Cheikh Fall racconta il suo percorso.«Sono arrivato in Italia nel 2005.Sono stato prima tre anni a Genova e poi – dal 2008 – sono a Torino dove mi trovo bene e ho la possibilità di suonare tantissimo. A gennaio – ogni anno – torno in Senegal, mantengo i legami con la mia famiglia – mamma e fratelli – perché da loro e con loro è iniziato il percorso musicale che vado sviluppando, promuovendo l’uso dello strumento, la kora, con cui mi è più facile esprimermi.» Infatti Cheikh ha modificato lo strumento, ampliato il numero delle corde, dalle tradizionali ventuno a quarantotto, per sviluppare un sound ricco di sfumature e cromaticamente più brillante.

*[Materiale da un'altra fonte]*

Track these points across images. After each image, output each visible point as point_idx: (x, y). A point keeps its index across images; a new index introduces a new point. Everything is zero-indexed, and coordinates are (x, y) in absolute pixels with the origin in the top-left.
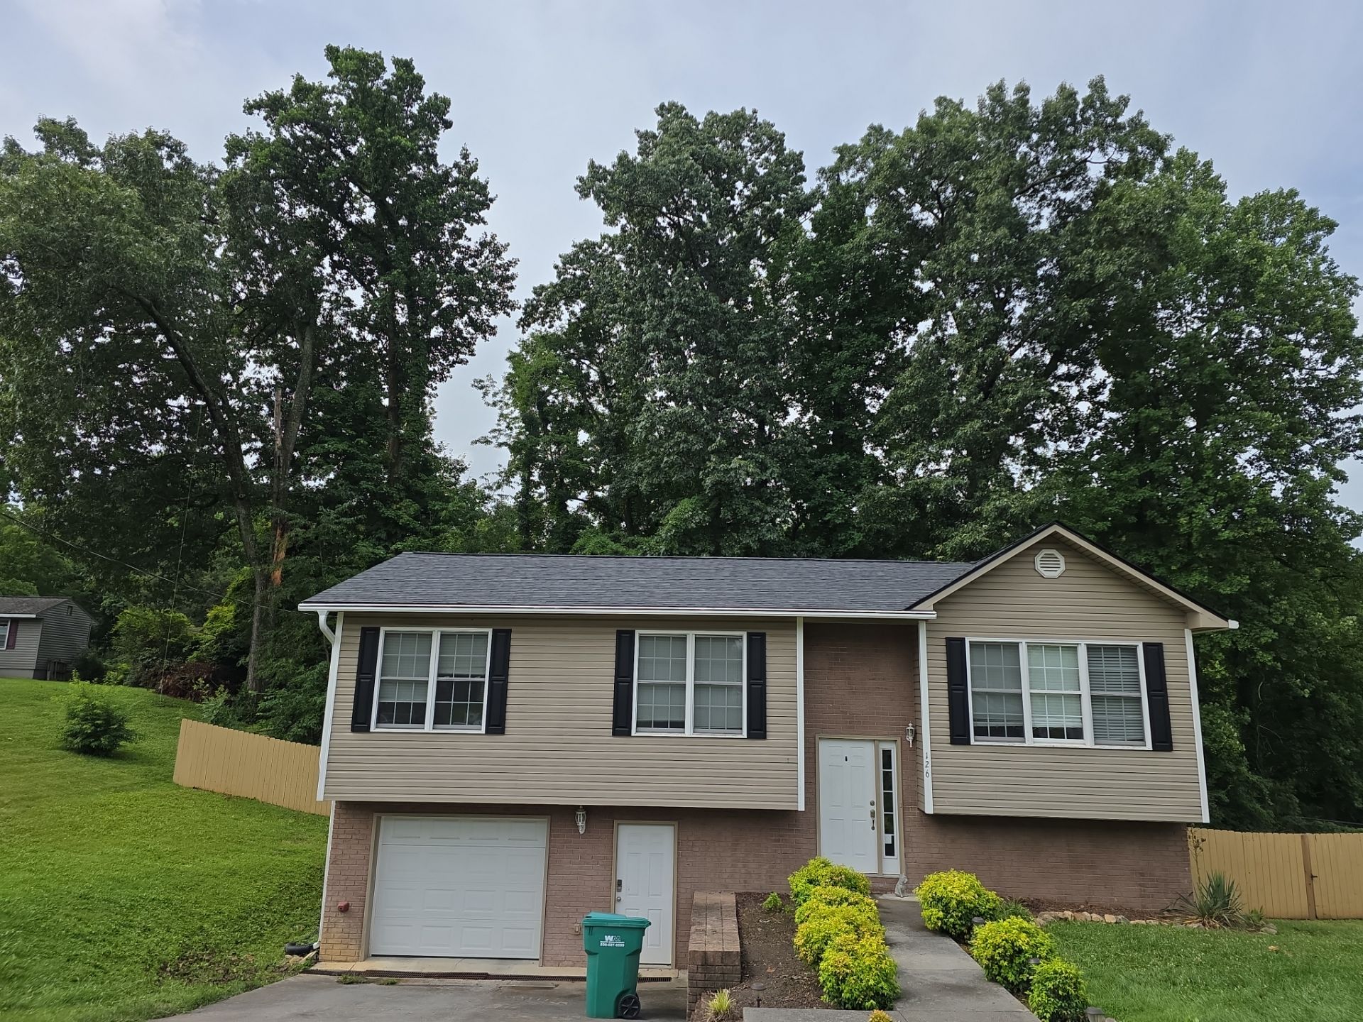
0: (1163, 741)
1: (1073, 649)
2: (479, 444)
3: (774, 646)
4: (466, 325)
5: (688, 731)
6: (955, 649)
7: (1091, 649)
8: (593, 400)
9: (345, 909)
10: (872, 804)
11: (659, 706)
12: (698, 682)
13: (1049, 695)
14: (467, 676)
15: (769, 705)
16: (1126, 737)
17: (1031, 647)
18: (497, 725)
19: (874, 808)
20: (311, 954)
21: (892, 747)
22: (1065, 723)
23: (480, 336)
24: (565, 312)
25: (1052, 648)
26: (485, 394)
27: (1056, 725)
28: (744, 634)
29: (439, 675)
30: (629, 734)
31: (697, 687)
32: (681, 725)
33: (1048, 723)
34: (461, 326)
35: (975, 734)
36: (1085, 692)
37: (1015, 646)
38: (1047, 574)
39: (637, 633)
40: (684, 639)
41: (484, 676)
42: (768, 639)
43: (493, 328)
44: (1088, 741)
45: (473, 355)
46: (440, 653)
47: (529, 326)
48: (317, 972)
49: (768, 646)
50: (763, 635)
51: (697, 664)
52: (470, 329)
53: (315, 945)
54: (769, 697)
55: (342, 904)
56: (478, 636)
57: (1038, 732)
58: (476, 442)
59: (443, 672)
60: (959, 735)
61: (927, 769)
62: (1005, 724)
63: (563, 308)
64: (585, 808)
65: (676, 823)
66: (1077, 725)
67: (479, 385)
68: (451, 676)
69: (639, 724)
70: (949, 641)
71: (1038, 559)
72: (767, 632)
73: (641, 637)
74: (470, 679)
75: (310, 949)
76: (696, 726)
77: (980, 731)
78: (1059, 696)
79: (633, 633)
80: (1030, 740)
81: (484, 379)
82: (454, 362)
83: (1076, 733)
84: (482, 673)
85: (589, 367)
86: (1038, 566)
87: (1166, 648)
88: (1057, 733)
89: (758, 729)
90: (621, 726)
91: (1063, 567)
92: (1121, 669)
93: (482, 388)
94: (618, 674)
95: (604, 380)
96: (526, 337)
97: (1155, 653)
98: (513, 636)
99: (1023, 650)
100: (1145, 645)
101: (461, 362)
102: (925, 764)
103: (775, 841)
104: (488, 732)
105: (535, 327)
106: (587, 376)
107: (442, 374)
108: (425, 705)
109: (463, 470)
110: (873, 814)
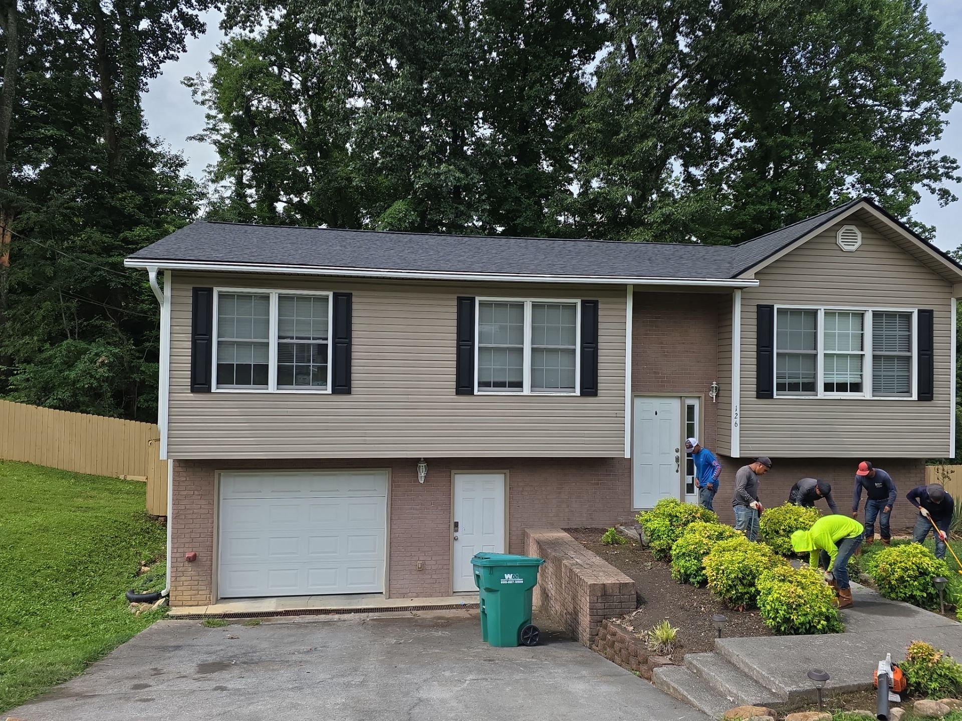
0: (926, 393)
1: (862, 315)
2: (193, 141)
3: (605, 313)
4: (176, 19)
5: (527, 390)
6: (764, 315)
7: (876, 315)
8: (295, 107)
9: (193, 559)
10: (677, 451)
11: (497, 368)
12: (535, 346)
13: (838, 355)
14: (309, 339)
15: (600, 366)
16: (896, 390)
17: (827, 313)
18: (343, 386)
19: (679, 454)
20: (161, 601)
21: (696, 403)
22: (849, 379)
23: (189, 32)
24: (265, 17)
25: (844, 314)
26: (195, 92)
27: (841, 380)
28: (579, 302)
29: (279, 337)
30: (471, 393)
31: (533, 350)
32: (519, 385)
33: (836, 379)
34: (171, 21)
35: (777, 390)
36: (868, 352)
37: (815, 313)
38: (847, 248)
39: (477, 300)
40: (521, 306)
41: (327, 339)
42: (600, 306)
43: (203, 25)
44: (867, 393)
45: (184, 51)
46: (279, 315)
47: (231, 28)
48: (172, 617)
49: (600, 313)
50: (596, 303)
51: (533, 329)
52: (180, 24)
53: (163, 593)
54: (600, 359)
55: (191, 555)
56: (317, 299)
57: (828, 387)
58: (191, 138)
59: (283, 334)
60: (764, 390)
61: (735, 420)
62: (801, 381)
63: (263, 13)
64: (426, 460)
65: (507, 471)
66: (858, 380)
67: (189, 82)
68: (292, 338)
69: (481, 384)
70: (759, 307)
71: (840, 233)
72: (600, 300)
73: (481, 304)
74: (311, 341)
75: (158, 596)
76: (533, 386)
77: (781, 387)
78: (846, 356)
79: (473, 300)
80: (821, 394)
81: (194, 77)
82: (165, 58)
83: (856, 387)
84: (325, 337)
85: (290, 74)
86: (840, 241)
87: (935, 314)
88: (842, 387)
89: (590, 387)
90: (464, 386)
91: (859, 242)
92: (898, 333)
93: (191, 85)
94: (459, 339)
95: (305, 88)
96: (227, 40)
97: (926, 318)
98: (354, 299)
99: (821, 316)
100: (920, 312)
101: (172, 57)
102: (733, 416)
103: (595, 484)
104: (334, 392)
105: (237, 30)
106: (290, 83)
107: (151, 70)
108: (267, 366)
109: (182, 165)
110: (677, 459)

Andrea Di Marco è napoletano naturalizzato ora torinese di Porta Palazzo – zona notoriamente multietnica – sottolinea solamente che dove c’è bisogno di un basso elettrico lui c’è e, se non ce n’è bisogno, si presenta lo stesso. Partecipa infatti a numerosi progetti.


Badara Dieng non si è risparmiato su sabar e tama ma, a sentir lui: «stasera ho suonato poco, però…» Vista la sua travolgente mobilità sui tamburi chissà come sarà il suo sound se avesse più spazio: e dove lo troverebbe con la fantasia che ha dimostrato? Prima di salutarci ho poi chiesto loro una libera, ma esauriente espressione sulla loro vita di musicisti. Per tutti ha risposto Sam Mbaye Fall: «Quando mi presento per suonare, dico di suonare la batteria. E, non di rado, mi sento chiedere: “Va bene, ma che lavoro fai?”»


Sarebbe grave se lo ritenessimo il nostro termometro culturale nei confronti della musica e dei musicisti. O siamo veramente già a questo punto?